9,000 denied "automatic" award. Of the 22,000 farmers granted access to the class, in what the court referred to as "automatic" payment status, USDA denied payment to 40 percent, or 9,000 farmers. Entry to the class was not guaranteed, but depended on a farmer proving that he/she applied for a USDA loan between 1981 and 1996, that USDA's response was racially discriminatory, and that the individual filed a discrimination complaint arising from USDA's treatment of the application. All of the 9,000 farmers denied payment by USDA met these criteria, but received nothing.
| State | Number Eligible | Receiving "Automatic" Awards |
Denied "Automatic" Awards |
||
|---|---|---|---|---|---|
| Number | Percent | Number | Percent | ||
| Alabama | 4,511 | 3,096 | 69% | 1,415 | 31% |
| Mississippi | 4,373 | 2,643 | 60% | 1,730 | 40% |
| Georgia | 2,960 | 1,757 | 59% | 1,203 | 41% |
| North Carolina | 1,989 | 910 | 46% | 1,079 | 54% |
| Arkansas | 1,986 | 1,293 | 65% | 693 | 35% |
| South Carolina | 1,274 | 793 | 62% | 481 | 38% |
| Louisiana | 991 | 478 | 48% | 513 | 52% |
| Oklahoma | 794 | 541 | 68% | 253 | 32% |
| Tennessee | 663 | 407 | 61% | 256 | 39% |
| Florida | 472 | 248 | 53% | 224 | 48% |
| National Total* | 22,181 | 13,411 | 61% | 8,770 | 40% |
* Note: Information in this table is based upon data received from the Office of the Monitor on 4/26/2004. The 7/12/2004 report from the Office of the Monitor states that the total number of awards received is now 13,429.
"I've talked to more people that haven't even heard anything at all, and more people that got denied, than I have talked to people who got the $50K and a partial debt write-off. And now the USDA seems to be just sitting still."
Alan Diggs,
Southampton, VA farmer
In this historic civil rights case, known as Pigford v. Veneman, USDA promised to pay billions to African American farmers who claimed that the USDA had systematically discriminated against them for decades, denying them access to essential crop loans that were made readily available to "similarly situated" white farmers in their communities. The settlement was largely based on USDA's own admission of discrimination in its 1997 civil rights study, and the Reagan Administration elimination of the USDA's Office of Civil Rights in 1983, effectively denying African American farmers any recourse for claims of discrimination from 1983 through 1996, when the Office was reestablished. In part due to lack of equal access to USDA loans, the number of farms operated by African Americans has declined dramatically over the past 20 years, plummeting from 54,367 in 1982 to just 29,090 in 2002.
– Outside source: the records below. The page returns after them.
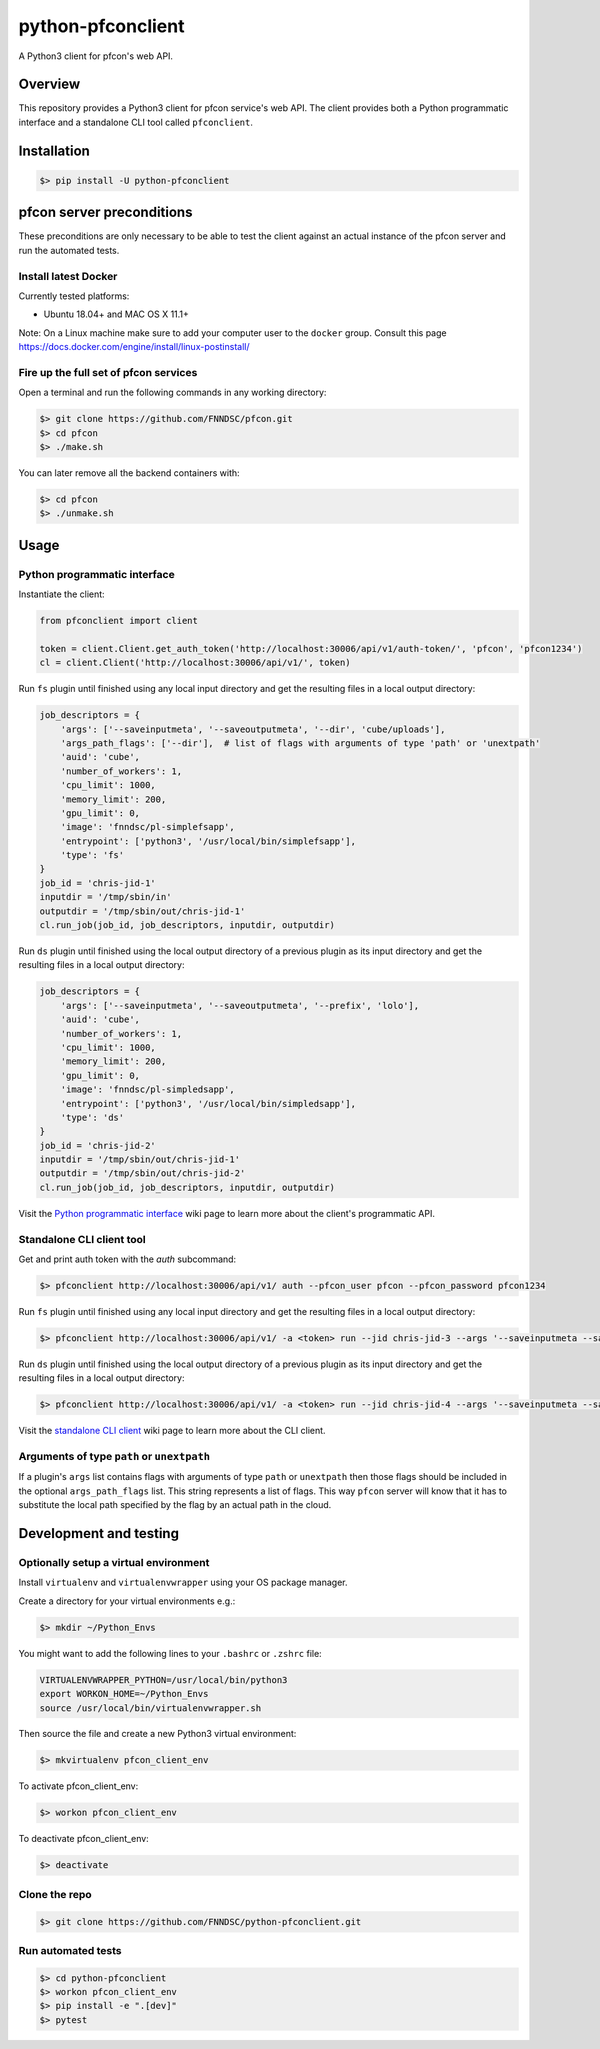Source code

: ##################
python-pfconclient
##################

A Python3 client for pfcon's web API.

.. image:: https://img.shields.io/github/license/fnndsc/python-pfconclient
    :alt: MIT License
    :target: https://github.com/FNNDSC/python-pfconclient/blob/master/LICENSE
.. image:: https://badge.fury.io/py/python-pfconclient.svg
    :target: https://badge.fury.io/py/python-pfconclient 


Overview
--------
This repository provides a Python3 client for pfcon service's web API.
The client provides both a Python programmatic interface and a standalone CLI tool called ``pfconclient``.


Installation
------------

.. code-block:: bash

    $> pip install -U python-pfconclient


pfcon server preconditions
--------------------------

These preconditions are only necessary to be able to test the client against an actual instance of the pfcon server and run the automated tests.

Install latest Docker
=====================

Currently tested platforms:

- Ubuntu 18.04+ and MAC OS X 11.1+

Note: On a Linux machine make sure to add your computer user to the ``docker`` group.
Consult this page https://docs.docker.com/engine/install/linux-postinstall/

Fire up the full set of pfcon services
======================================

Open a terminal and run the following commands in any working directory:

.. code-block:: bash

    $> git clone https://github.com/FNNDSC/pfcon.git
    $> cd pfcon
    $> ./make.sh  

You can later remove all the backend containers with:

.. code-block:: bash

    $> cd pfcon
    $> ./unmake.sh


Usage
-----

Python programmatic interface
=============================

Instantiate the client:

.. code-block:: python

    from pfconclient import client

    token = client.Client.get_auth_token('http://localhost:30006/api/v1/auth-token/', 'pfcon', 'pfcon1234')
    cl = client.Client('http://localhost:30006/api/v1/', token)


Run ``fs`` plugin until finished using any local input directory and get the resulting files in a local output directory:

.. code-block:: python

    job_descriptors = {
        'args': ['--saveinputmeta', '--saveoutputmeta', '--dir', 'cube/uploads'],
        'args_path_flags': ['--dir'],  # list of flags with arguments of type 'path' or 'unextpath'
        'auid': 'cube',
        'number_of_workers': 1,
        'cpu_limit': 1000,
        'memory_limit': 200,
        'gpu_limit': 0,
        'image': 'fnndsc/pl-simplefsapp',
        'entrypoint': ['python3', '/usr/local/bin/simplefsapp'],
        'type': 'fs'
    }
    job_id = 'chris-jid-1'
    inputdir = '/tmp/sbin/in'
    outputdir = '/tmp/sbin/out/chris-jid-1'
    cl.run_job(job_id, job_descriptors, inputdir, outputdir)

Run ``ds`` plugin until finished using the local output directory of a previous plugin as its input directory and get the resulting files in a local output directory:

.. code-block:: python

    job_descriptors = {
        'args': ['--saveinputmeta', '--saveoutputmeta', '--prefix', 'lolo'],
        'auid': 'cube',
        'number_of_workers': 1,
        'cpu_limit': 1000,
        'memory_limit': 200,
        'gpu_limit': 0,
        'image': 'fnndsc/pl-simpledsapp',
        'entrypoint': ['python3', '/usr/local/bin/simpledsapp'],
        'type': 'ds'
    }
    job_id = 'chris-jid-2'
    inputdir = '/tmp/sbin/out/chris-jid-1'
    outputdir = '/tmp/sbin/out/chris-jid-2'
    cl.run_job(job_id, job_descriptors, inputdir, outputdir)

Visit the `Python programmatic interface`_ wiki page to learn more about the client's programmatic API.

.. _`Python programmatic interface`: https://github.com/FNNDSC/python-pfconclient/wiki/Python-programmatic-interface


Standalone CLI client tool
==========================

Get and print auth token with the `auth` subcommand:

.. code-block:: bash

    $> pfconclient http://localhost:30006/api/v1/ auth --pfcon_user pfcon --pfcon_password pfcon1234


Run ``fs`` plugin until finished using any local input directory and get the resulting files in a local output directory:

.. code-block:: bash

    $> pfconclient http://localhost:30006/api/v1/ -a <token> run --jid chris-jid-3 --args '--saveinputmeta --saveoutputmeta --dir cube/uploads' --args_path_flags='--dir' --auid cube --number_of_workers 1 --cpu_limit 1000 --memory_limit 200 --gpu_limit 0 --image fnndsc/pl-simplefsapp --selfexec simplefsapp --selfpath /usr/local/bin --execshell python3 --type fs /tmp/sbin/in /tmp/sbin/out/chris-jid-3


Run ``ds`` plugin until finished using the local output directory of a previous plugin as its input directory and get the resulting files in a local output directory:

.. code-block:: bash

    $> pfconclient http://localhost:30006/api/v1/ -a <token> run --jid chris-jid-4 --args '--saveinputmeta --saveoutputmeta --prefix lolo' --auid cube --number_of_workers 1 --cpu_limit 1000 --memory_limit 200 --gpu_limit 0 --image fnndsc/pl-simpledsapp --selfexec simpledsapp --selfpath /usr/local/bin --execshell python3 --type ds /tmp/sbin/out/chris-jid-3 /tmp/sbin/out/chris-jid-4


Visit the `standalone CLI client`_ wiki page to learn more about the CLI client.

.. _`standalone CLI client`: https://github.com/FNNDSC/python-pfconclient/wiki/Standalone-CLI-client-tool


Arguments of type ``path`` or ``unextpath``
===========================================

If a plugin's ``args`` list contains flags with arguments of type ``path`` or ``unextpath`` then those flags should be included
in the optional ``args_path_flags`` list. This string represents a list of flags. This way ``pfcon`` server will
know that it has to substitute the local path specified by the flag by an actual path in the cloud.


Development and testing
-----------------------

Optionally setup a virtual environment
======================================

Install ``virtualenv`` and ``virtualenvwrapper`` using your OS package manager.

Create a directory for your virtual environments e.g.:

.. code-block:: bash

    $> mkdir ~/Python_Envs

You might want to add the following lines to your ``.bashrc`` or ``.zshrc`` file:

.. code-block:: bash

    VIRTUALENVWRAPPER_PYTHON=/usr/local/bin/python3
    export WORKON_HOME=~/Python_Envs
    source /usr/local/bin/virtualenvwrapper.sh

Then source the file and create a new Python3 virtual environment:

.. code-block:: bash

    $> mkvirtualenv pfcon_client_env

To activate pfcon_client_env:

.. code-block:: bash

    $> workon pfcon_client_env

To deactivate pfcon_client_env:

.. code-block:: bash

    $> deactivate


Clone the repo
==============

.. code-block:: bash

    $> git clone https://github.com/FNNDSC/python-pfconclient.git


Run automated tests
===================

.. code-block:: bash

    $> cd python-pfconclient
    $> workon pfcon_client_env
    $> pip install -e ".[dev]"
    $> pytest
This willful obstruction of justice by the USDA demands immediate action on the part of the U.S. Congress. Only the Congress can make whole the farmers who were denied restitution arbitrarily, after the USDA had agreed, in settling the case, that their discrimination claims were valid.
EWG and NBFA recommend that USDA and the U.S. Congress immediately take action to remedy these inequities by taking the following measures:
(1) Congress should order USDA to provide full compensation to the nearly 9,000 farmers who were denied relief after being accepted into the settlement class;
(2) Congress should order USDA to re-evaluate the merits of the nearly 64,000 farmers' claims that were shut out due to lack of notice of the settlement. All African American farmers who meet the preliminary requirements to qualify as a member of the Pigford class should receive the $50,000 payment and debt relief provided by the settlement;
(3) Congress should direct the USDA to institute accountability measures to monitor and enforce civil rights standards throughout the Agency, requiring that in the future the USDA shall exert best efforts to ensure compliance with all applicable statutes and regulations prohibiting discrimination; and
(4) Congress should ensure the full implementation of outreach and financial assistance programs that support minority farmers.